Brad: It seems that default logrotate directives specified in our /etc/logrotate.conf files are what is being used for apache logs, however where does it mention the apache logs? I'd like to change the directives, but change them only specificaly for the apache logs and not the default directives thus changing who knows what else.
regier 08-10-2001, 10:03 PM Bascially the logs are processed daily on all accounts. All that I do when the /usr directory gets full is go into the domlogs directory and do a
rm -f *
then
/etc/rc.d/init.d/httpd stop
/etc/rc.d/init.d/https start
This will clear them all down to zero again. Sure you loose a couple of hours of log data, but it isn't all that big of a deal. Everything will continue counting from where it was at already. Therefore all totals are acurate except for the couple hours that are missing.
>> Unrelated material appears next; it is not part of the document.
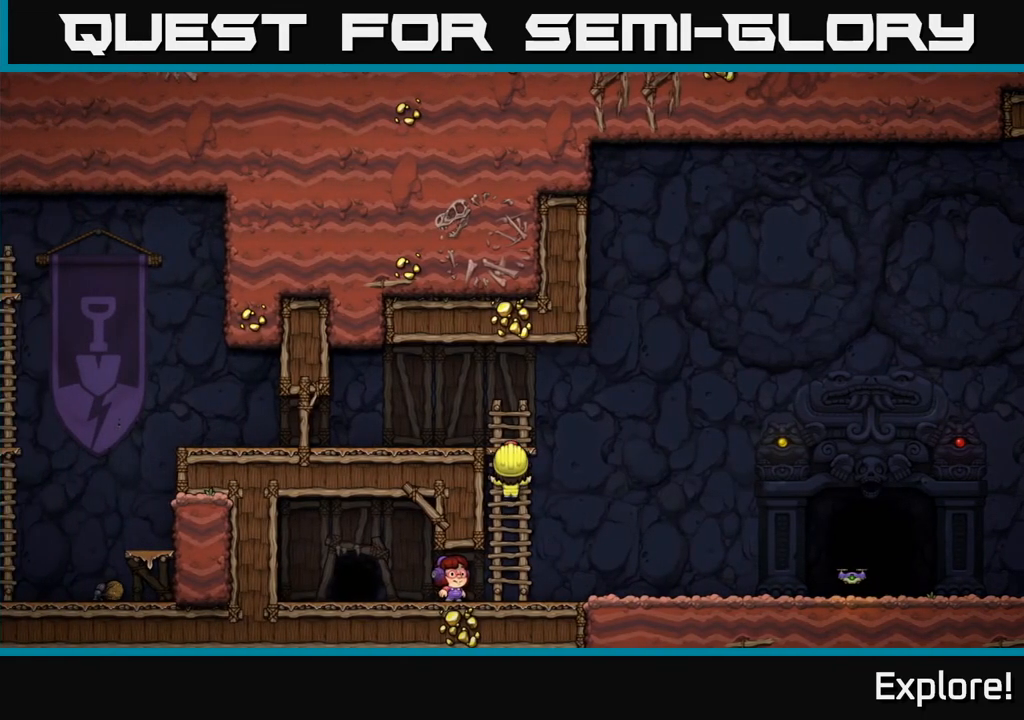
{"buttons": ["DPAD_LEFT"], "left_stick": "center", "right_stick": "center", "events": [[17, "A", "down"], [33, "DPAD_LEFT", "down"], [67, "DPAD_UP", "up"], [200, "A", "up"]]}
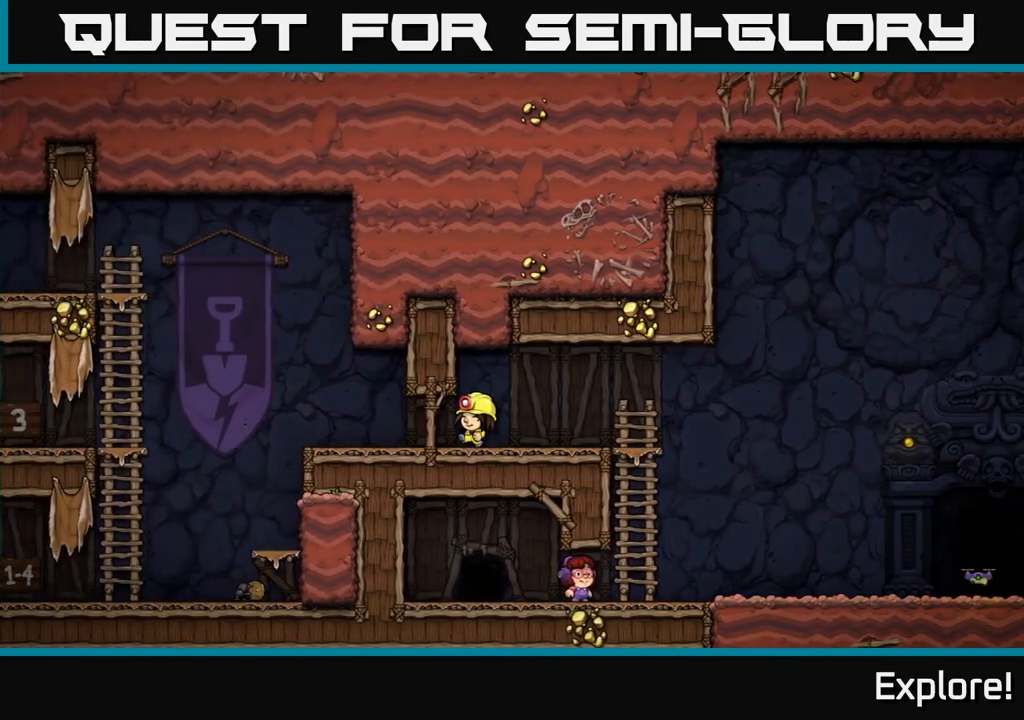
{"buttons": ["A", "DPAD_LEFT"], "left_stick": "center", "right_stick": "center", "events": [[333, "A", "down"]]}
eva2000 08-11-2001, 12:08 AM my domlogs directory always gets filled up at least twice a month and my /usr partition is 4GB!
what i do is
cd /usr/local/apache/domlogs
mv the 4 files partaining to the domain with the largest log files normally between 500 - 900MB to directory on /home/mylogfolder
then cd to /home/mylogfolder
run
tar -cvf - *.* | gzip -c > domainname-date.tar.gz
which is compressed to 1/20th of the size
and download it and remove the one in /home/mylogfolder
that way you keep the logs and can choose a time to do the compressing when your server is least busy
jason216 09-21-2004, 08:21 PM hi, I want to rotate all files under /usr/local/apache/domlogs/ 2 times per week.
How can I do?
its redhat with cpanel in my server.
Thanks
jason216 09-21-2004, 08:25 PM Can anyone help me please?
Those files are very large in 2 days time.